The battle would play out in Congress, and it would be reminiscent of the contentious passage of the Kansas-Nebraska Act in 1854. It would be a protracted battle between the Democrats and Republicans, with the Democratic president, this time President Buchanan rather than President Franklin Pierce in 1854, expending virtually all of his political capital to pursue passage of the bill in the House of Representatives. See id. at 320. Congress passed a bill which would require a referendum for Kansans to reduce the amount of land in the territory while preserving slavery, and if Kansans did not approve this measure, they could not seek admission as a state until the population reached 90,000. See id. at 324. In compliance with the new law, for the third time, Kansans went to the polls and voted on the Lecompton constitution, rewritten by Congress, and the voters overwhelmingly rejected it.

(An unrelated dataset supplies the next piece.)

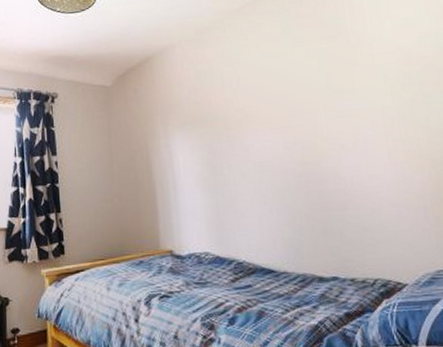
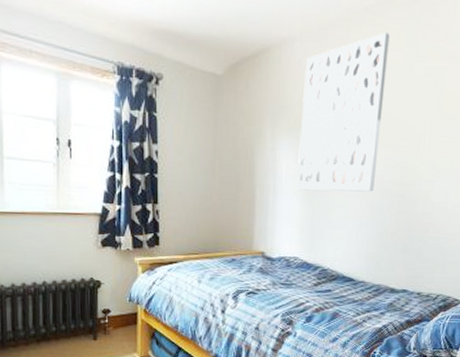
wall art: none [188,26,277,183] -> present [297,31,390,192]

See id. Kansans did not have an appetite for approving a constitution that allowed slavery.
Kansas would not become a state until 1861, and the South had virtually nothing to show for all its work in attempting to have Kansas admitted as a slave state. Following the Dred Scott decision, the Kansas-Nebraska Act, and the Compromise of 1850, this failure to admit Kansas was a blow to the South but also to the Democratic Party, which had become entrenched in the South. While Kansas was not crucial to the future of the slave economy, it was a symbolic fight for southerners who had hoped to spread the institution as new states were admitted. In this sense, it was an attenuated battle between two ideologies, but each time the issue was raised in the political discourse, tensions flared and an outpouring of resources came on each side.

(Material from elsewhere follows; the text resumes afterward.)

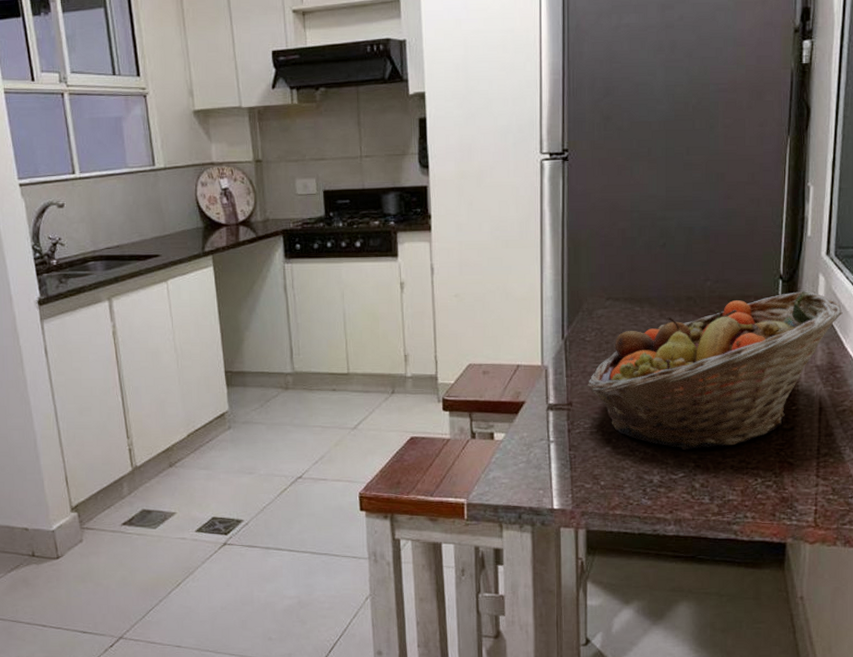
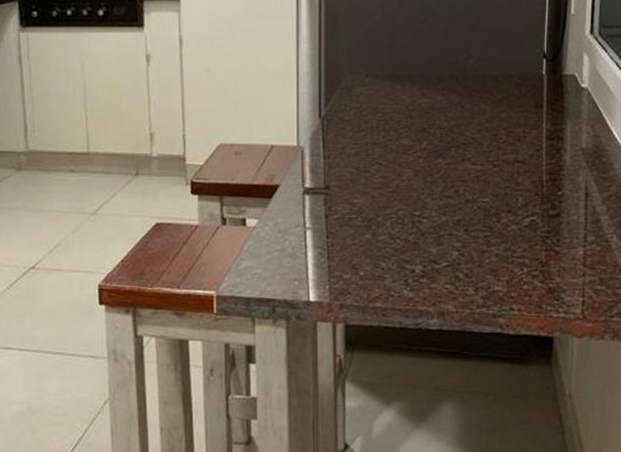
fruit basket: present [587,290,843,451] -> none [345,70,608,238]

Kansans had a free and fair choice to consider permitting slavery and admission as a slave state, but the will to embrace the South and its ideology was not present. While contemporaries and historians since then have dissected the reasons for that, one crucial development was that the South could reinforce its narrative of northern oppression of slavery and the South’s economy with the saga surrounding the Lecompton constitution. This narrative had been building for years, even decades, and the longer the narrative continued, the more escalated tensions became. Kansas, through Bleeding Kansas and the Lecompton constitution, was a western territory pushing the eastern sections of the country toward greater conflict. Astute observers of politics in the late 1850s realized this, but none could have expected that within a matter of a few years, a second American revolution would begin.